I long ago gave up trying to keep up with who's hot/who's not in mystery fiction. Way too many writers for that.

I mention this because though I've seen the name Keith Ablow around for several years, I never read anything by him. Till yesterday.

In Murder Suicide Ablow manages to do something only a handful of writers have ever done, at least that I know about. He gives us a genius and makes him beleivable. Science fiction, in particular, has long been presenting geniuses, few of them coming off realistically.

John Snow is our man and early on he's murdered. The thrust of the book is to find out who killed him. There is also the possibility that he committed suicide, though we know better than that because this is a mystery novel.

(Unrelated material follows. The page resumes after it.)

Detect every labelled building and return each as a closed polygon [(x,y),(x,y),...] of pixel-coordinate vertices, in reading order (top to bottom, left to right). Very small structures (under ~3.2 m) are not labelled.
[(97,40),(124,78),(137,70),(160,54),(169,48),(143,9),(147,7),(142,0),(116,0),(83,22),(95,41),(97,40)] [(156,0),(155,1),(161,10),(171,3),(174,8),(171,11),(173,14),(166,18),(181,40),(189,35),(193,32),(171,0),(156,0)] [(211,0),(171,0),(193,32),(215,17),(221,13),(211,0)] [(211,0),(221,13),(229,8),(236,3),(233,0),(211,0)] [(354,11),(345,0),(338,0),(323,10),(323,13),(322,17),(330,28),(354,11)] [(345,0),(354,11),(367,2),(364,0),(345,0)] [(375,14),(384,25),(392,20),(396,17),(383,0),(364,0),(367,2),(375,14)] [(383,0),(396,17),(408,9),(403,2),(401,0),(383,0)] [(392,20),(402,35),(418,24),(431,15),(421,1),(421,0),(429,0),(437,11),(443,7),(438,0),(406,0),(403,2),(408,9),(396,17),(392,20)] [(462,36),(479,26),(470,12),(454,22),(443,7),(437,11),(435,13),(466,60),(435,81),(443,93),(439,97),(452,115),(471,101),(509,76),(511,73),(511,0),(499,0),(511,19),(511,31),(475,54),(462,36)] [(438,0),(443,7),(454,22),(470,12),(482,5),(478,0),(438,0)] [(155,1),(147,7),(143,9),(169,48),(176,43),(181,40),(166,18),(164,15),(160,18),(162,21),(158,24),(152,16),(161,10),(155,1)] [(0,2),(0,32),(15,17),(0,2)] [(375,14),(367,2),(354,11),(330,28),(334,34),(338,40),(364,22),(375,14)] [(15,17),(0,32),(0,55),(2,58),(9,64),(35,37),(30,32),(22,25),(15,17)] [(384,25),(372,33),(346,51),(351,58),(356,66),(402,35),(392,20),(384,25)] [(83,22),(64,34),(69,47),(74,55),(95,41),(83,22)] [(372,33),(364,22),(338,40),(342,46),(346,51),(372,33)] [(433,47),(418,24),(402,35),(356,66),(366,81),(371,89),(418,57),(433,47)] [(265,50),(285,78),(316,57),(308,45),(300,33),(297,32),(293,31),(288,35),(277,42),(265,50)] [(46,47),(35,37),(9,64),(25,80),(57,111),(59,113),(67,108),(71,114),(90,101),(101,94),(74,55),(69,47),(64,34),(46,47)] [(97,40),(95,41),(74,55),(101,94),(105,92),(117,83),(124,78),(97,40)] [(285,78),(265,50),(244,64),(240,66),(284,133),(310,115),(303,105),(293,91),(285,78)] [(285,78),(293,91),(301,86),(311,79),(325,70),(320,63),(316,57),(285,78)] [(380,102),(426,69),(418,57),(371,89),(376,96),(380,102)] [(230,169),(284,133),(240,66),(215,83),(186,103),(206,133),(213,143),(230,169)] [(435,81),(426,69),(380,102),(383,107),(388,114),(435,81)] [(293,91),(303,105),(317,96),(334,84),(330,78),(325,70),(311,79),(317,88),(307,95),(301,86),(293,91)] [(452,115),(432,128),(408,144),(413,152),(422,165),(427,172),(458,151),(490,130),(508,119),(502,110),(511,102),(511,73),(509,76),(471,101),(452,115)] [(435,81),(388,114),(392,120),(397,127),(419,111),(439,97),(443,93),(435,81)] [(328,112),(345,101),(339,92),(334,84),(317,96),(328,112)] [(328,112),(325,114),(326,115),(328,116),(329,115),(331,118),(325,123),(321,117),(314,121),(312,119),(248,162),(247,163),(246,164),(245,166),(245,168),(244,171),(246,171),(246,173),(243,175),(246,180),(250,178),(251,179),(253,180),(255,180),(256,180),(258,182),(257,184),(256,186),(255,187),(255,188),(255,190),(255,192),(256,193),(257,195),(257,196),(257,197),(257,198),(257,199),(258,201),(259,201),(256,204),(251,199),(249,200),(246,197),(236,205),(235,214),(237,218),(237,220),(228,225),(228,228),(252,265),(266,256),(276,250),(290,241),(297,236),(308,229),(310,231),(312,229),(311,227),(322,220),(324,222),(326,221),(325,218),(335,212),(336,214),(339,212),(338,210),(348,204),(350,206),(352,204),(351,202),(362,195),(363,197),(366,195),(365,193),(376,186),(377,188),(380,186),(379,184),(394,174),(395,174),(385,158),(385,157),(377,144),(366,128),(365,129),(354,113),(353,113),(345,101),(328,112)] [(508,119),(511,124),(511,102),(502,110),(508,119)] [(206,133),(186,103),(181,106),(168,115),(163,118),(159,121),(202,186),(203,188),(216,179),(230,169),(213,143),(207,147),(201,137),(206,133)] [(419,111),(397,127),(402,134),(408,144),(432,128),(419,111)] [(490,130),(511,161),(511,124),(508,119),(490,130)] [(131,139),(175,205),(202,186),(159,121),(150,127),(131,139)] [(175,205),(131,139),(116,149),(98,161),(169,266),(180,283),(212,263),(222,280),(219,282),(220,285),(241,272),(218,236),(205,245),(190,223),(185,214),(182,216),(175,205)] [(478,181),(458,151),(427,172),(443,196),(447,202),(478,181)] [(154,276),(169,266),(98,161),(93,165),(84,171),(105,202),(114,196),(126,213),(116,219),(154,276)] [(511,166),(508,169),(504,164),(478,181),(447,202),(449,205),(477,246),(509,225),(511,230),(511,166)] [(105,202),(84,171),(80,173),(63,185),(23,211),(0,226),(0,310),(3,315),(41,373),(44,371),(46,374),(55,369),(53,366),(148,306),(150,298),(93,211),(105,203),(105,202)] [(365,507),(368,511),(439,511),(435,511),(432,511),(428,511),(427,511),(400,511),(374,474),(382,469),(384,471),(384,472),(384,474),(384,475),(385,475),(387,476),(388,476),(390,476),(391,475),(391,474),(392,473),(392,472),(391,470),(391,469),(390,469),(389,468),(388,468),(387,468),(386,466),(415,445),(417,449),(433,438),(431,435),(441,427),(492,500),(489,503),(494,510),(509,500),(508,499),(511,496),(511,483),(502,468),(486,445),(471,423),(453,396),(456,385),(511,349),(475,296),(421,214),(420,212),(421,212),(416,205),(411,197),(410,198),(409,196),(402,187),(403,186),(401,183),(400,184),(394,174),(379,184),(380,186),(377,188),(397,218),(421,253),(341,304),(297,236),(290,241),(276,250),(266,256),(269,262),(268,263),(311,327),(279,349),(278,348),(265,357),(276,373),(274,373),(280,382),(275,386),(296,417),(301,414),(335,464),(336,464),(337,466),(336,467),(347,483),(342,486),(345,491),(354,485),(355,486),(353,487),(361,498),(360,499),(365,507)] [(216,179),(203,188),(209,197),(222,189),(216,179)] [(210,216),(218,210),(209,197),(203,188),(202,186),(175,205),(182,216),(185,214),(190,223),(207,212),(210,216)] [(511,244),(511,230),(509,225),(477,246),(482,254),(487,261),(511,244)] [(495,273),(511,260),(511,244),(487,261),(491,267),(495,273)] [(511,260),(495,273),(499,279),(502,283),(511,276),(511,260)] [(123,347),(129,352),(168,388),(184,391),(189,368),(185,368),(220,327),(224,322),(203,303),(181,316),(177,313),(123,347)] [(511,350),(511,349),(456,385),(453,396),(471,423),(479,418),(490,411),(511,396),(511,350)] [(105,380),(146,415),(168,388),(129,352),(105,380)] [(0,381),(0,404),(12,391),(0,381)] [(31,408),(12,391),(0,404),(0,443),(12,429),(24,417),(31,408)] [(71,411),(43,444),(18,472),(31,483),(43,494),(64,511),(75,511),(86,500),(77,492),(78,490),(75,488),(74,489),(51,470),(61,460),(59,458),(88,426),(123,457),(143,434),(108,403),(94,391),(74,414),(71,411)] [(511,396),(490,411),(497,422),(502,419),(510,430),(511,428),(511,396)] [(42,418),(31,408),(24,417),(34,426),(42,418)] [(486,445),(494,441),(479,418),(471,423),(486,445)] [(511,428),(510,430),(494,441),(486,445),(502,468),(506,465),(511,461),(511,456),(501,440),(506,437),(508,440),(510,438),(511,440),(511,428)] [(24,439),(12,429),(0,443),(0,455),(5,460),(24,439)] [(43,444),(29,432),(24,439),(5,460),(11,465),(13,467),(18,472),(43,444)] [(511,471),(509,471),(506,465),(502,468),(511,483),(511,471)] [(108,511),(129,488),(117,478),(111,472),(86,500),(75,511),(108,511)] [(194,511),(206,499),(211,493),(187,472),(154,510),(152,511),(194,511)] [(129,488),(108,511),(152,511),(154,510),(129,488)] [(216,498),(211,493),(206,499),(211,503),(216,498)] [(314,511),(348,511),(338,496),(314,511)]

There is the wife, the troubled children, the cuckholded husband, the surgeon, the business partner--any one of them could have murdered the strange man Snow, whose life was complicated by epilepsy and the sort master mind that virtually makes him a species apart from the rest of us.

I enjoyed the book all the way through. Ablow writes well, occasionaly even remarkably, his characters are people I've never met before, and his background as a forensic psychiatrist gives the whole story a fresh keyhole through which to watch the characters who, are to a person, vivid and real.

Mr. Ablow has a growing following and it's easy to see why.


Clues, Fall 2005

Managing editor, the very talented and very nice Elizabeth Foxwell, turned over this issue to Mary P. Freier who devotes all six articles to the subject of Information Literacy which is, as she explains, "A term coined in the 1980s to refer to a person's ability to recognize an information need, know where to look for the information, evaluate what is found, recognize the economic value of information, and use that information ethically."

Most of those points apply to what police officers, private investigators and amateur sleuths do every day on their way to discovering Whodunit.

Each article is well worth reading but my favorite is Julie M. Chapman's look at Bernie Rhodenbarr as an information gatherer. Even in a somewhat academic setting, Bernie is fun to read about.

Elizabeth also edits a companion magazine called Storytelling, A Critical Journal for Popular Narrative. I'm not smart enough to understand all of it but most of the piece on Wm. Falkner's "A Rose for Emily" is very intriguing.